Surprising Bankruptcy Case
In the case Mallo v. IRS, the Tenth Circuit Court turned the bankruptcy world on its head.
The Bankruptcy Code states that personal taxes are dischargeable if all the following criteria are met:
- Due date of the return was more than 3 years prior to bankruptcy filing.
- Return was filed more than 2 years prior to bankruptcy filing.
- The tax must have been assessed 240 days or more prior to bankruptcy filing.
- The taxpayer must not have violated the fraud rule by filing a fraudulent return or willfully attempting to evade paying the tax.
In the Mallo case, the taxpayers failed to file their 2000 and 2001 returns and the IRS eventually prepared returns for them by filing what is called a Substitute for Return (SFR). Subsequently, the Mallos replace the SFRs by filing returns for those non-filed years.
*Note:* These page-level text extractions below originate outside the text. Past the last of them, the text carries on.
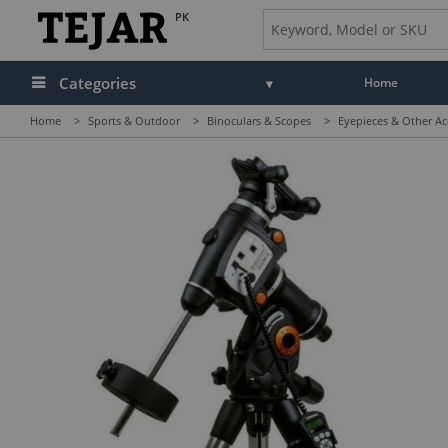
PK
Categories
Home
Home
>
Sports & Outdoor
>
Binoculars & Scopes
>
Eyepieces & Other Ac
Then in 2010, the Mallos decided to file Chapter 13 in the Bankruptcy Court. The case eventually converted over to a Chapter 7 liquidation case. Upon the discharge of their debt, the taxpayers inquired about their 2000 and 2001 income tax debt. The IRS claimed, not surprisingly, that the taxes were not dischargeable.
The IRS and the Taxpayers ended up before the Tenth Circuit, United States Appeals Court. The Court determined that neither the SFRs nor the late-filed 2000 and 2001 returns were dischargeable in bankruptcy. The Court’s decision hung on language in the bankruptcy code which states that a return means one which meets the “applicable filing requirements.” The Court interpreted applicable filing requirements to mean that the return must be filed timely.
A loud warning should go out to all who are in this type of a situation. Many taxpayers may be surprised to learn that they may be responsible for income tax that they thought would otherwise be discharged in bankruptcy.